Basically, it wasn't a big deal. It isn't too terrible a loss either for the same reason. And, for the same reason, it would have been fine if it remained. This thread started from a pretty melodramatic premise and it was sort of the equivalent of complaining about seeing someone else with a shinier toy and insisting it get taken away. Or at least that's how it turned out - I guess maybe the hope was for everyone to get the 4-extraction, which would explain the way it was phrased as a restriction on every other class rather than a bonus for Alchemist.
Edit:
Nimble doesn't affect extraction/synthesis/etc. balance (or didn't when alchemists had the abilities, at least).

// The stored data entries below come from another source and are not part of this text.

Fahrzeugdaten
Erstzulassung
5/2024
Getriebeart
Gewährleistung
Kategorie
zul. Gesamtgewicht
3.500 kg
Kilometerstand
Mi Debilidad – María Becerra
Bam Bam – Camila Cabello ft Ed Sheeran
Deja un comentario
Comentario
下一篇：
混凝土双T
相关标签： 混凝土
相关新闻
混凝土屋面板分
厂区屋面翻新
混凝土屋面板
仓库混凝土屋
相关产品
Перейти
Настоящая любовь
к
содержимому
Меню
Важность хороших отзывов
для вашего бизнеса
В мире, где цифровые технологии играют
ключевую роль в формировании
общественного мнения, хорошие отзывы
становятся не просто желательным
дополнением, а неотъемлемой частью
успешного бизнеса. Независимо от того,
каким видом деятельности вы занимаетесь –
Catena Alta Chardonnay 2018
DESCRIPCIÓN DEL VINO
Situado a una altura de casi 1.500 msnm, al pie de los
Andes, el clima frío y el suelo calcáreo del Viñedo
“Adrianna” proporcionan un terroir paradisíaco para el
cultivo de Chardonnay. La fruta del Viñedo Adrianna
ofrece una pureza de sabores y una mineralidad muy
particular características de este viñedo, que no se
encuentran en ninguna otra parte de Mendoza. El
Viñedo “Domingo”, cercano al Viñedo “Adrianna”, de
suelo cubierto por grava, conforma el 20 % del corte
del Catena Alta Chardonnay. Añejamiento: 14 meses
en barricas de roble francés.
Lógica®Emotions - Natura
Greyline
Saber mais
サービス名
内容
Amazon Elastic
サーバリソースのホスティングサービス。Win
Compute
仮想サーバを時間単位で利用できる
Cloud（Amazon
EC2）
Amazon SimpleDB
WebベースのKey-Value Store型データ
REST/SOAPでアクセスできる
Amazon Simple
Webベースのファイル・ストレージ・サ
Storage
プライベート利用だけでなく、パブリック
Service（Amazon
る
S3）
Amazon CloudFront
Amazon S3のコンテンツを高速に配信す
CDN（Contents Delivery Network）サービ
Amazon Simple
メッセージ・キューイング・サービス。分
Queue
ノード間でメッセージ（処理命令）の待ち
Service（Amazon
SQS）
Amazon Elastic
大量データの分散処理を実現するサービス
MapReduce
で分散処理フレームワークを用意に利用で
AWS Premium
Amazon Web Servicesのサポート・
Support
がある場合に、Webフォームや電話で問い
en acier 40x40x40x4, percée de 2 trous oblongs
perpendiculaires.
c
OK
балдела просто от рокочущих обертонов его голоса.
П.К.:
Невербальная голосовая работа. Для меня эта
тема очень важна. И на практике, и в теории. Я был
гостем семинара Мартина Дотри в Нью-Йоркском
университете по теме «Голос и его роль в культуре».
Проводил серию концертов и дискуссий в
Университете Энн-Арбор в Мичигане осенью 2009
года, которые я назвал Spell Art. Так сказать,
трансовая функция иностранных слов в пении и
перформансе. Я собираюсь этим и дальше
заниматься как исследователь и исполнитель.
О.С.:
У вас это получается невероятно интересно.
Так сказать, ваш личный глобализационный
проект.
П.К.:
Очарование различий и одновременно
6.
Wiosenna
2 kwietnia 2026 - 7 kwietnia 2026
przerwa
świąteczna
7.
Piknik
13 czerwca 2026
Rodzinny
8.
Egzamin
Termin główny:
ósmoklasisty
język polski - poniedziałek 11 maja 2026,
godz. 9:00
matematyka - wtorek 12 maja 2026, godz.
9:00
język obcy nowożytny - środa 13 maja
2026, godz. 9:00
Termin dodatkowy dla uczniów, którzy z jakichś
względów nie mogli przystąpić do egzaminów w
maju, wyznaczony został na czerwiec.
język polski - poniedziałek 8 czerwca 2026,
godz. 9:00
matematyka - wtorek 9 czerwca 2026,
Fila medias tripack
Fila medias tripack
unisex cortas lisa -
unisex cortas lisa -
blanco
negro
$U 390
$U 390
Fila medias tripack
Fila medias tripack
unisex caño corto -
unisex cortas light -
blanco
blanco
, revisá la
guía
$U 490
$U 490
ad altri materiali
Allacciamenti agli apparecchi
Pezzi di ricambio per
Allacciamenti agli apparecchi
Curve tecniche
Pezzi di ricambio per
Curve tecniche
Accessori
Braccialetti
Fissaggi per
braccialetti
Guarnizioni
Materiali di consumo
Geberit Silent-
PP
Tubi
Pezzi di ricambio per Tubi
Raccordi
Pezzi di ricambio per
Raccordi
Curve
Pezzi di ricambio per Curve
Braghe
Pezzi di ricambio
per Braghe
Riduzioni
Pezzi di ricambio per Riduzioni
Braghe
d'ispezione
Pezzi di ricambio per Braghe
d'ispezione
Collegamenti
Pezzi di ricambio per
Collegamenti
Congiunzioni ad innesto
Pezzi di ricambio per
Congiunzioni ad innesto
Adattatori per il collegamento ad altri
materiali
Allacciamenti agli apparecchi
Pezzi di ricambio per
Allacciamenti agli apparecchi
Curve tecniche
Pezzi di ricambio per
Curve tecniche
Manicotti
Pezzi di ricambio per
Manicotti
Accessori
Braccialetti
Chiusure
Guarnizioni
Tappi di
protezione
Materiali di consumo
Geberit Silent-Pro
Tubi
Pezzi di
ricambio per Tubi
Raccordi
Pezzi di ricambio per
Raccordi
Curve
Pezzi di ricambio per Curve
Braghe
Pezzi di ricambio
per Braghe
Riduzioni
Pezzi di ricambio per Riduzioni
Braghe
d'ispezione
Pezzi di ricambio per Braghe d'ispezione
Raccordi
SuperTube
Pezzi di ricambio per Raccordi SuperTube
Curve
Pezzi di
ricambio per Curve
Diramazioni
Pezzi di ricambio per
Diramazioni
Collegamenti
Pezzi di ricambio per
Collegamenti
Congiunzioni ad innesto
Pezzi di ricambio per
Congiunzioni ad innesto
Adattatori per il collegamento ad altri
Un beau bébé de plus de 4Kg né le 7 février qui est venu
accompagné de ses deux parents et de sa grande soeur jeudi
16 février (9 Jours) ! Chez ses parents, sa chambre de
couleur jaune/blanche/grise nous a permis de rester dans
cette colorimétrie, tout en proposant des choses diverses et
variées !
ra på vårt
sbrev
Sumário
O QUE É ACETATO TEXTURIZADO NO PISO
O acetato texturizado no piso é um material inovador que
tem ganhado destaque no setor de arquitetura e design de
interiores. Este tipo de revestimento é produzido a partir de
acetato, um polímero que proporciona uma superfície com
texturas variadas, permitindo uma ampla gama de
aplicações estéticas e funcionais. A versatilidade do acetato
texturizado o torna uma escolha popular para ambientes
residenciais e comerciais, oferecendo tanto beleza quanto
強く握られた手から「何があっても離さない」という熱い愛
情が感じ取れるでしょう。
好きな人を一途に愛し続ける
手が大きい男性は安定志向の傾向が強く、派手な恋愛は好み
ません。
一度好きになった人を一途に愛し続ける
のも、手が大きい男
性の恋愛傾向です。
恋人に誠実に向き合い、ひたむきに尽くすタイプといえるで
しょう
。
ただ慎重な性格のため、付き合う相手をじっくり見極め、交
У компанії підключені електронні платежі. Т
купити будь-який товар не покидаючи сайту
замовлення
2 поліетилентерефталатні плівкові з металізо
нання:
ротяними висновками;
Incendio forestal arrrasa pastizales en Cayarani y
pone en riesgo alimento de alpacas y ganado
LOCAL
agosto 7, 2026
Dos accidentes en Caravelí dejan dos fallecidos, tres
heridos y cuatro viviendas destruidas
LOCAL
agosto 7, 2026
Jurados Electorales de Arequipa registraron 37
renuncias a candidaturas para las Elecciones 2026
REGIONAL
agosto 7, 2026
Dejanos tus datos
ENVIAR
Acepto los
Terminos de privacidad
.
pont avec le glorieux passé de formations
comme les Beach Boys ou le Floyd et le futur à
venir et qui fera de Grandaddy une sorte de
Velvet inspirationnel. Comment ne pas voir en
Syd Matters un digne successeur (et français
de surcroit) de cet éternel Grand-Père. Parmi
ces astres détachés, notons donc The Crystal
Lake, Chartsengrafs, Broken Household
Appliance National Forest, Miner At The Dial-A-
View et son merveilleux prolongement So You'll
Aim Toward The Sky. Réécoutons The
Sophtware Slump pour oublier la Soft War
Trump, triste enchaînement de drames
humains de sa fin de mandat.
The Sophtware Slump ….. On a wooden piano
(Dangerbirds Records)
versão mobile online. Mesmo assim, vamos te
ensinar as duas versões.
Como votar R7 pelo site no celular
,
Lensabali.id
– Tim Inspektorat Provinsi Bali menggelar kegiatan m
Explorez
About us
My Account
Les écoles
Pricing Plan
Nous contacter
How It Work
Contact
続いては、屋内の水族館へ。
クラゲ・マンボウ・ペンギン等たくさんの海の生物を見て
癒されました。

Selling primes is far more profitable. Even selling primes at 2 gold each gets you around 8k per hour (averaging around 4 primes per extraction without gloves). Back then the demand for primes was pretty low and they sold for 3-4 gold each last time I checked, so it still wasn't as good as questing or high level bashing, but now with gloves it should be entirely viable (though I'm not sure what the demand is like). I didn't really consider selling primes in my last post, so your argument could apply there, just not so much for minerals.
*The balance times and ingredients shown in the AB files are the same as before, are the yields for synthesis (2 metals) and transmutation (5 minerals) also the same? I also averaged a little under 4 primes per extract with the trait back then.
Each transmute of 5 potash requires 2 primes, which takes 1.5075 seconds of extraction. Each transmute also requires half of two synthesise, so we'll just call it one synthesise per transmutation (2.475) and finally the transmute balance (3.15).
There are 3600 seconds per hour, so the maximum amount of transmutes we can get per hour including extraction and synthesise time is given by:
3600 = 1.5075x + 2.475x + 3.15x
3600 = 7.1325x
x = 504.73ish
You get 5 potash per transmute and they each go for 6 gold per so multiplying we get the total gold per hour as 15142.
Now that we know the total time per transmute, we can generalize to get a gold/time function:
F(x) = 2325x where x is the price of each mineral.
For instance, assuming you wanted to make as much gold synthesising as bashing Annwyn/Underworld for an hour (Assumed to be 55k here) You would have to sell each mineral at 24 gold per.
Fun stuff.
Aside from the difference due to nimble, I don't see any problems with Amranu's math, so I must have made a mistake somewhere in mine (minerals should be 1.5s each, not 5.2s). I'm not sure how I made such a huge mistake though, with how many times I (and others, I know others calculated around 5 seconds per mineral before I did) repeated it and got the same numbers.
Just barely too late to fix my post, but that would have brought the 3500 gold per hour for minerals up to 12000 per hour. Still far lower than mid-level questing or high-level casual unartied bashing, but far better than ratting or river fishing.